Whenever the string "nationale" appears in a line below, please copy the line out.

Collected data
┌──
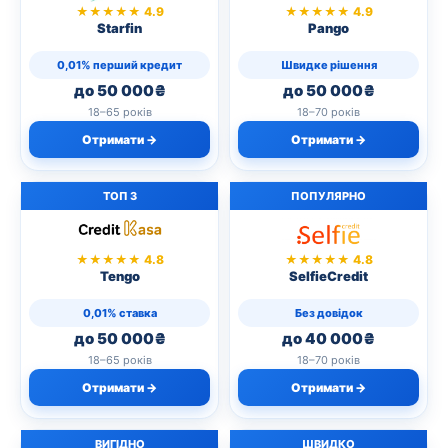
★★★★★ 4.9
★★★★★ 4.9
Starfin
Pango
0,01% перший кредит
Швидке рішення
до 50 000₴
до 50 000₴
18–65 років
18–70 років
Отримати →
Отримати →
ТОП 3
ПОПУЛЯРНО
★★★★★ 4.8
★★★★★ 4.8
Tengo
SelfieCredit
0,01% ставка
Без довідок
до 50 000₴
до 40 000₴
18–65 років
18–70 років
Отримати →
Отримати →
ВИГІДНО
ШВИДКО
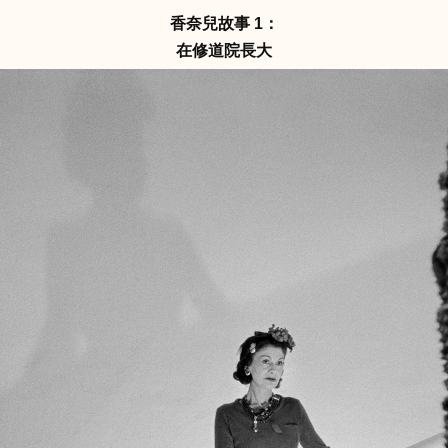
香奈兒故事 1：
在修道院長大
└──
┌──
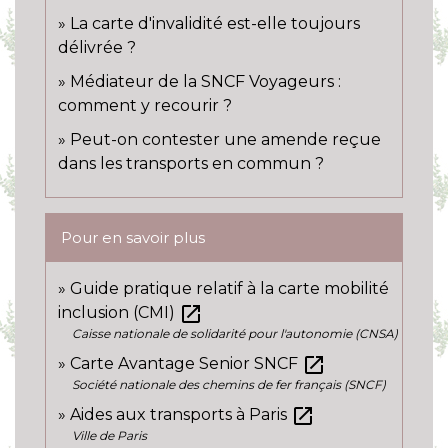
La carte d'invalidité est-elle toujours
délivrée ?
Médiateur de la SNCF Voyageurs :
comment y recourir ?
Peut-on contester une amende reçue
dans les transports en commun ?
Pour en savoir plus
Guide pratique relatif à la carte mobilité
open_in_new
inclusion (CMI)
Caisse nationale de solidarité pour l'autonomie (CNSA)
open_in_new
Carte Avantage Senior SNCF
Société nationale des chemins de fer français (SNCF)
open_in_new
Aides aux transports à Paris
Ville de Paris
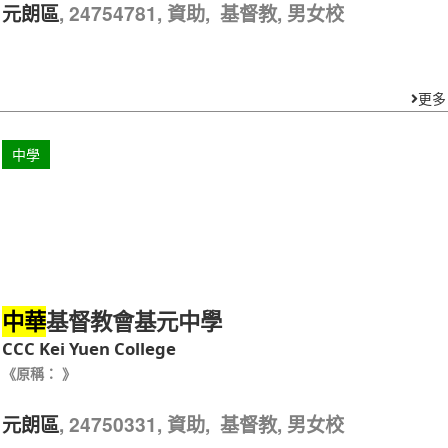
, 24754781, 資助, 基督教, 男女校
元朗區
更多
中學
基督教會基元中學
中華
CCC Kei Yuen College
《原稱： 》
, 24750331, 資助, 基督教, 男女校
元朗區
└──
┌──
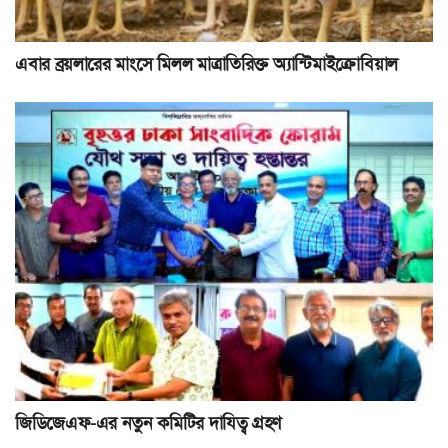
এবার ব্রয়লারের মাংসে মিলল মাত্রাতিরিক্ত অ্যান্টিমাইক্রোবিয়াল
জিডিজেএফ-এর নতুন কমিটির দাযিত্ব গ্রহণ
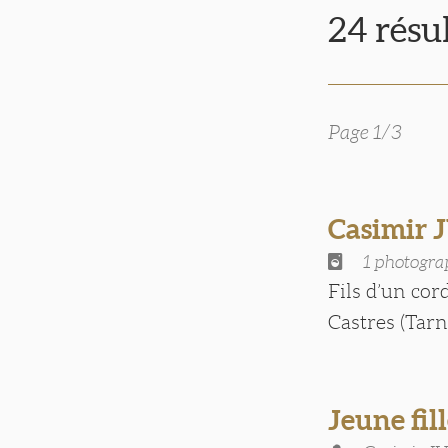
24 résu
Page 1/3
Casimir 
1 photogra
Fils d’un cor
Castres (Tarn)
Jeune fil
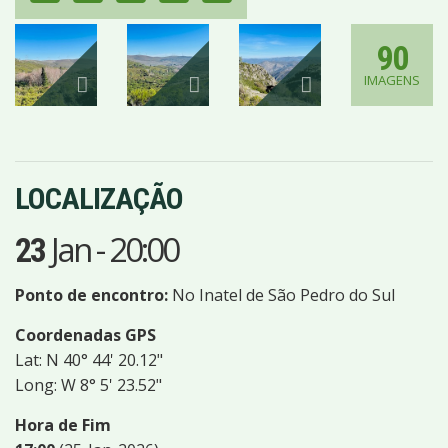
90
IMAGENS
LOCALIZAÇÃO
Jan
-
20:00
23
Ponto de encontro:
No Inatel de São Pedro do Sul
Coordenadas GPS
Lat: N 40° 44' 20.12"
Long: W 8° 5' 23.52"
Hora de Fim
└──
● **Task solution**:
Caisse nationale de solidarité pour l'autonomie (CNSA)
Société nationale des chemins de fer français (SNCF)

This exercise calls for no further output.